[Directions for this task]:
Note how many lines of the material that follows include the string "tail", and state only that number.

[Source records]:
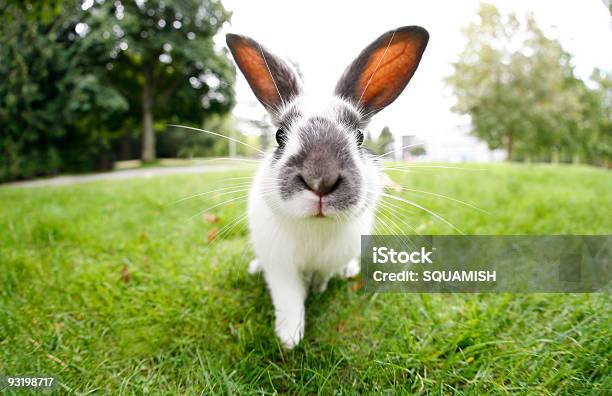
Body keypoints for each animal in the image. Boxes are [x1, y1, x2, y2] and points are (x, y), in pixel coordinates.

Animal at [225, 26, 430, 346]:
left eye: (359, 136)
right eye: (280, 135)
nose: (320, 179)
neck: (315, 227)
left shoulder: (329, 261)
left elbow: (321, 278)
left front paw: (317, 291)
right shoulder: (281, 269)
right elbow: (289, 299)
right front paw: (289, 338)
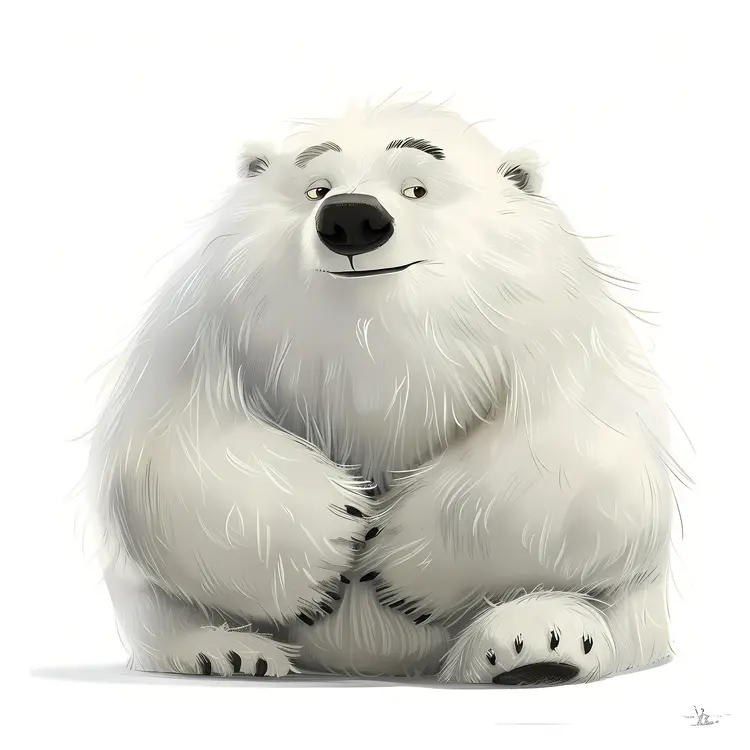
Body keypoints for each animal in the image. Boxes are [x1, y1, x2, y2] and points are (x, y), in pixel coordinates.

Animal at [88, 95, 680, 685]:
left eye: (417, 188)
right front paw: (333, 532)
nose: (351, 217)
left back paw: (536, 646)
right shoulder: (206, 321)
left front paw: (399, 555)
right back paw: (226, 653)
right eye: (316, 188)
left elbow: (582, 463)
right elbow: (173, 450)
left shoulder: (560, 327)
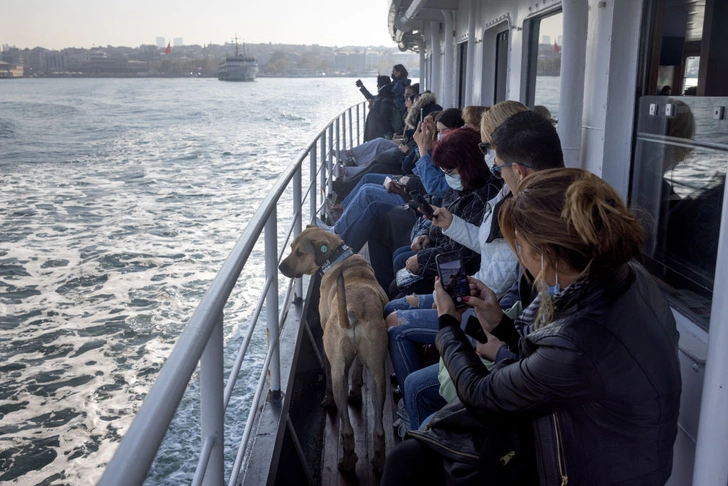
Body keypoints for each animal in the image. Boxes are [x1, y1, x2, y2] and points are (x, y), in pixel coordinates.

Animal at [278, 228, 390, 474]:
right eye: (291, 247)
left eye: (300, 253)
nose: (280, 267)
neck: (339, 259)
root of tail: (353, 310)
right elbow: (357, 371)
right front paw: (356, 393)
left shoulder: (326, 346)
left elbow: (327, 375)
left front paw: (327, 400)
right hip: (378, 369)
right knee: (379, 429)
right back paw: (379, 460)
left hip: (338, 369)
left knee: (347, 427)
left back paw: (347, 461)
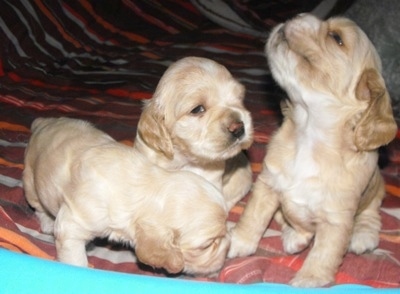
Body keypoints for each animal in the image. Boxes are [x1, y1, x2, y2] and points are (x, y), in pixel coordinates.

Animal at [24, 116, 231, 276]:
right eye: (206, 246)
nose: (228, 250)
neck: (144, 187)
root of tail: (44, 122)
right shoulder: (72, 224)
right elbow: (75, 257)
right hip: (31, 182)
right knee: (38, 206)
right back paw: (47, 222)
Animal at [228, 13, 396, 288]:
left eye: (337, 38)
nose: (297, 15)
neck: (309, 133)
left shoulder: (337, 219)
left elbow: (325, 253)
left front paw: (310, 280)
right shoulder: (267, 185)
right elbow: (253, 217)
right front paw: (237, 242)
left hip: (376, 190)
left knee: (371, 215)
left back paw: (363, 235)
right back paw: (294, 236)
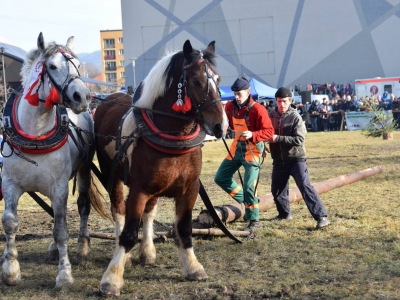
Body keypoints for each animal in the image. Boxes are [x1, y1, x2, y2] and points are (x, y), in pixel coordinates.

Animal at [0, 32, 107, 288]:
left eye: (78, 65)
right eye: (52, 66)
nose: (83, 96)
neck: (35, 135)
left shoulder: (59, 187)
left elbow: (61, 229)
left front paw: (65, 275)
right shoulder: (9, 184)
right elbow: (9, 222)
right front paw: (10, 269)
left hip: (84, 170)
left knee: (83, 207)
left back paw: (82, 250)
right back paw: (54, 249)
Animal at [92, 39, 227, 296]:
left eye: (218, 78)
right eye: (196, 81)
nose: (221, 126)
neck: (174, 135)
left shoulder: (189, 189)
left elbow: (183, 228)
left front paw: (192, 266)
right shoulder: (139, 190)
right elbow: (128, 232)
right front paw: (112, 278)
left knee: (149, 213)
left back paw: (147, 251)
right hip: (111, 174)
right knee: (118, 210)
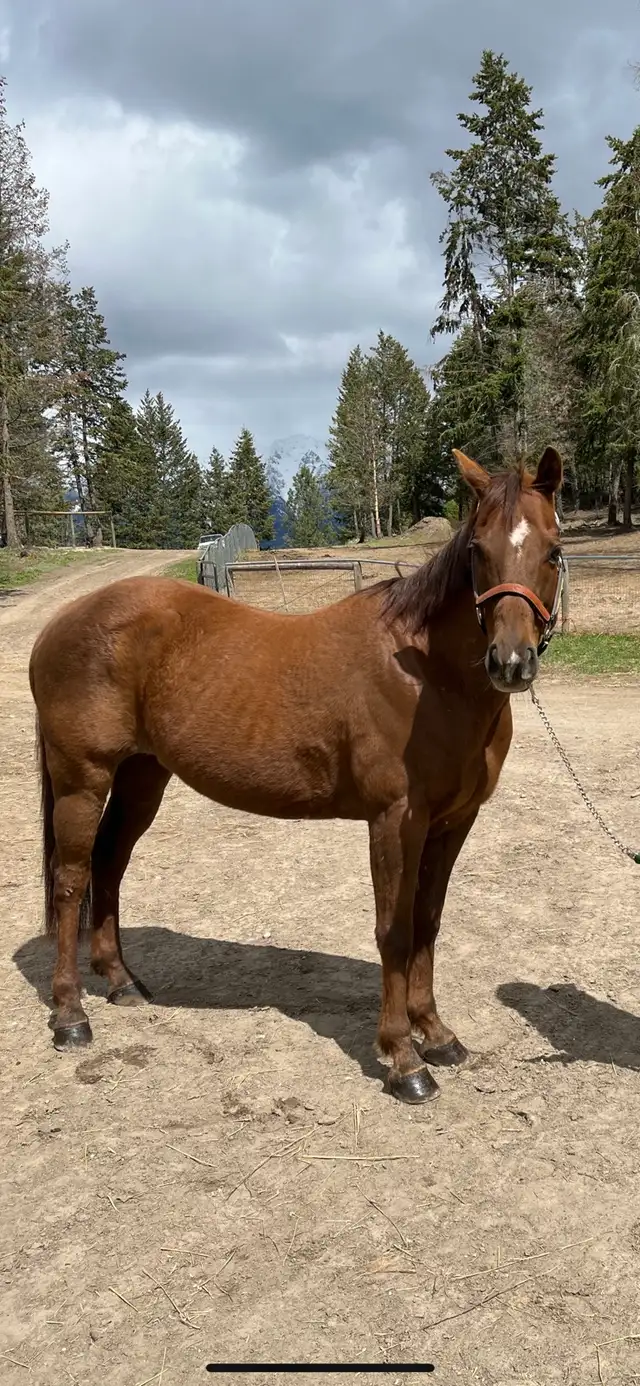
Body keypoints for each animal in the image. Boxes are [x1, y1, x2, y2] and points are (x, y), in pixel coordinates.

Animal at [29, 446, 564, 1103]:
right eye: (478, 550)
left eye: (553, 550)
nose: (510, 662)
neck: (427, 677)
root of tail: (63, 622)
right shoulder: (395, 821)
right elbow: (394, 928)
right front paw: (403, 1059)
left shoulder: (452, 822)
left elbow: (428, 924)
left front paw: (437, 1035)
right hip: (82, 779)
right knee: (71, 881)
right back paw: (70, 1015)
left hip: (140, 778)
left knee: (109, 864)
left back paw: (123, 983)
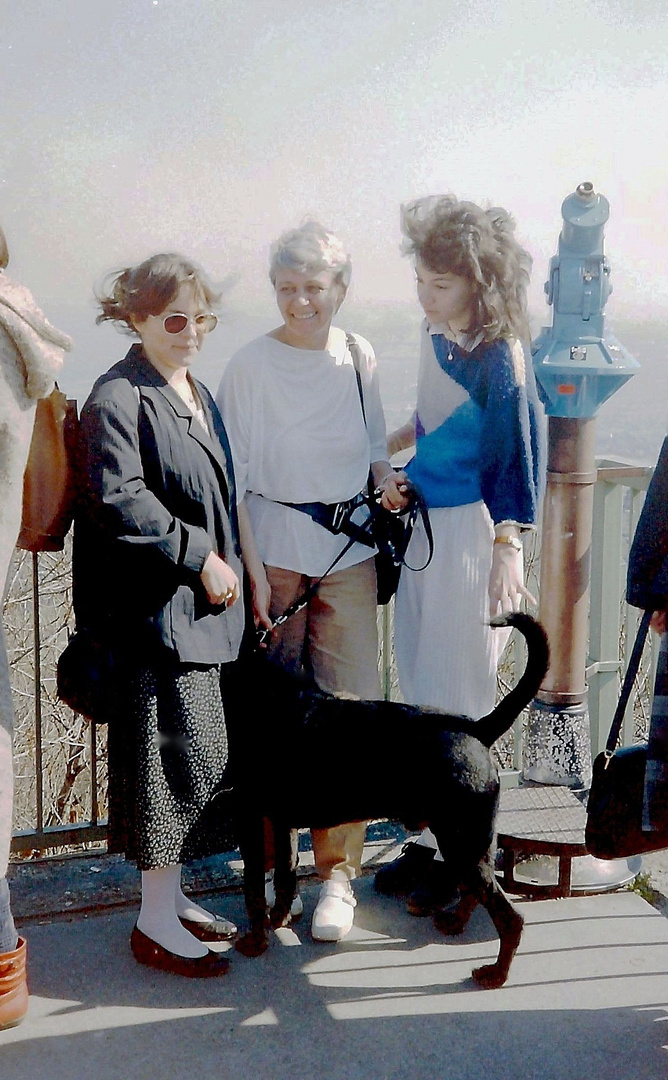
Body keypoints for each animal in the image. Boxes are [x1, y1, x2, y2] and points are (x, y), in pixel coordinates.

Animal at [233, 613, 552, 989]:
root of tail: (478, 730)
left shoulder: (250, 816)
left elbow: (253, 886)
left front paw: (255, 941)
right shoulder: (281, 821)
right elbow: (285, 872)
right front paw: (279, 918)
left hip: (461, 841)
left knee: (509, 917)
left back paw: (495, 974)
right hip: (471, 845)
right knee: (476, 891)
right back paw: (455, 923)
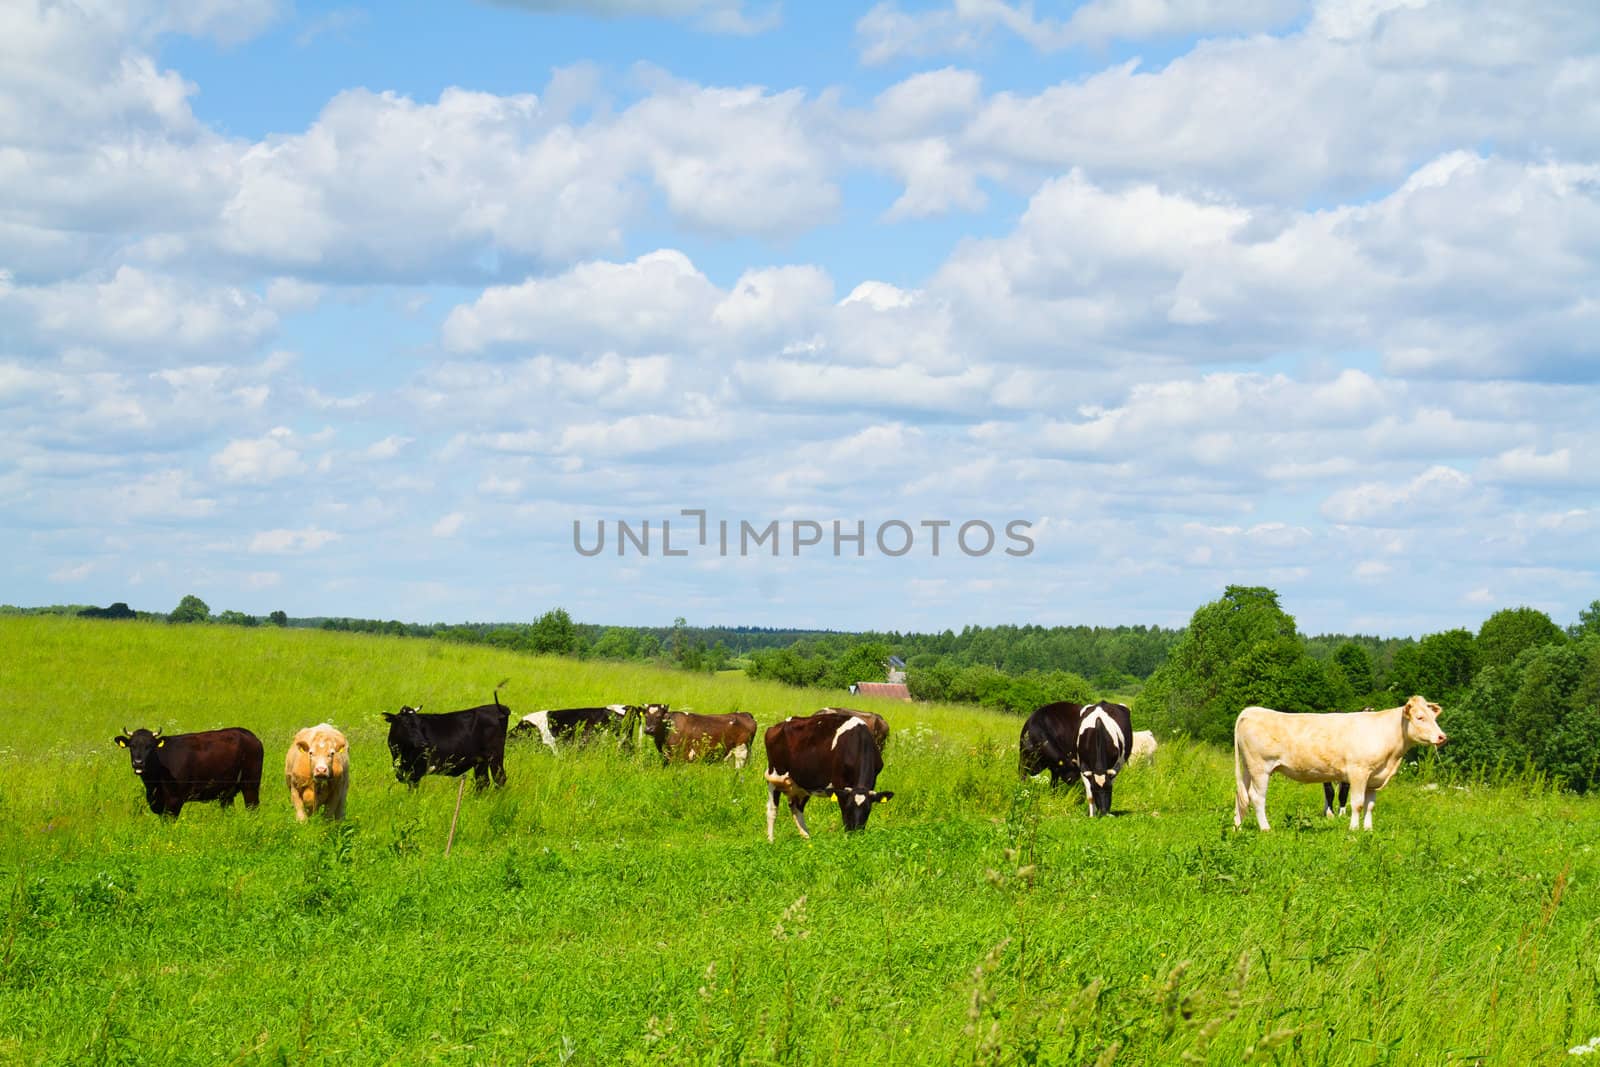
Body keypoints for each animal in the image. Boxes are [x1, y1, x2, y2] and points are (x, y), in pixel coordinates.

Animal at [112, 726, 264, 819]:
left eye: (150, 746)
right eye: (132, 746)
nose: (138, 762)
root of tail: (249, 735)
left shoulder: (174, 800)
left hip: (250, 785)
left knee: (253, 809)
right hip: (227, 792)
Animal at [379, 694, 508, 793]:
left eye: (420, 723)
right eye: (405, 724)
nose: (424, 743)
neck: (399, 753)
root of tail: (499, 707)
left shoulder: (416, 772)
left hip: (495, 756)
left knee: (499, 779)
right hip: (480, 761)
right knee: (483, 782)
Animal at [764, 710, 896, 844]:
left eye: (868, 810)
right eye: (848, 808)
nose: (855, 836)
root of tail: (776, 726)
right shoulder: (840, 785)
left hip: (802, 783)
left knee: (796, 807)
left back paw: (808, 839)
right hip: (774, 776)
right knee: (772, 810)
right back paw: (771, 841)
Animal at [1228, 694, 1446, 831]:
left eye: (1433, 717)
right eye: (1420, 717)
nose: (1442, 736)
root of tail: (1251, 710)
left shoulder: (1374, 778)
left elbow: (1370, 805)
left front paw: (1368, 830)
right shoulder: (1358, 772)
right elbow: (1357, 804)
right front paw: (1354, 829)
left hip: (1248, 768)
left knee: (1241, 795)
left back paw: (1237, 827)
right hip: (1261, 768)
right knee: (1256, 797)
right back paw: (1266, 828)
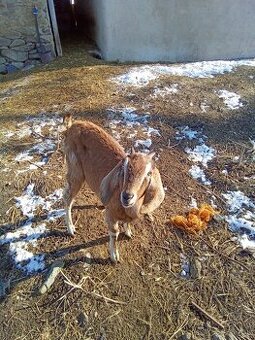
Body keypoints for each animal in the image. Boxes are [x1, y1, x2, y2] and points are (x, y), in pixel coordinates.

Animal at [62, 117, 164, 262]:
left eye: (148, 173)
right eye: (124, 168)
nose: (127, 196)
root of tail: (72, 126)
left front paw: (128, 231)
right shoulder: (110, 215)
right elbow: (114, 233)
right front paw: (114, 256)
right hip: (75, 170)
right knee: (68, 197)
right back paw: (71, 228)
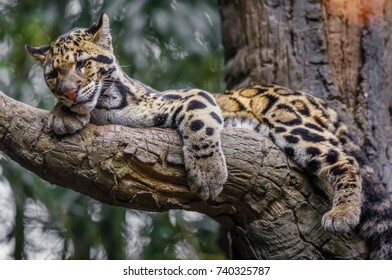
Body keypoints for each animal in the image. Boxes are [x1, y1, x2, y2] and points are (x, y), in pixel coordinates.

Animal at [26, 12, 390, 258]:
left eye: (82, 64)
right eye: (53, 74)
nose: (70, 92)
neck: (104, 104)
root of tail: (317, 101)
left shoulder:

[Output below]:
10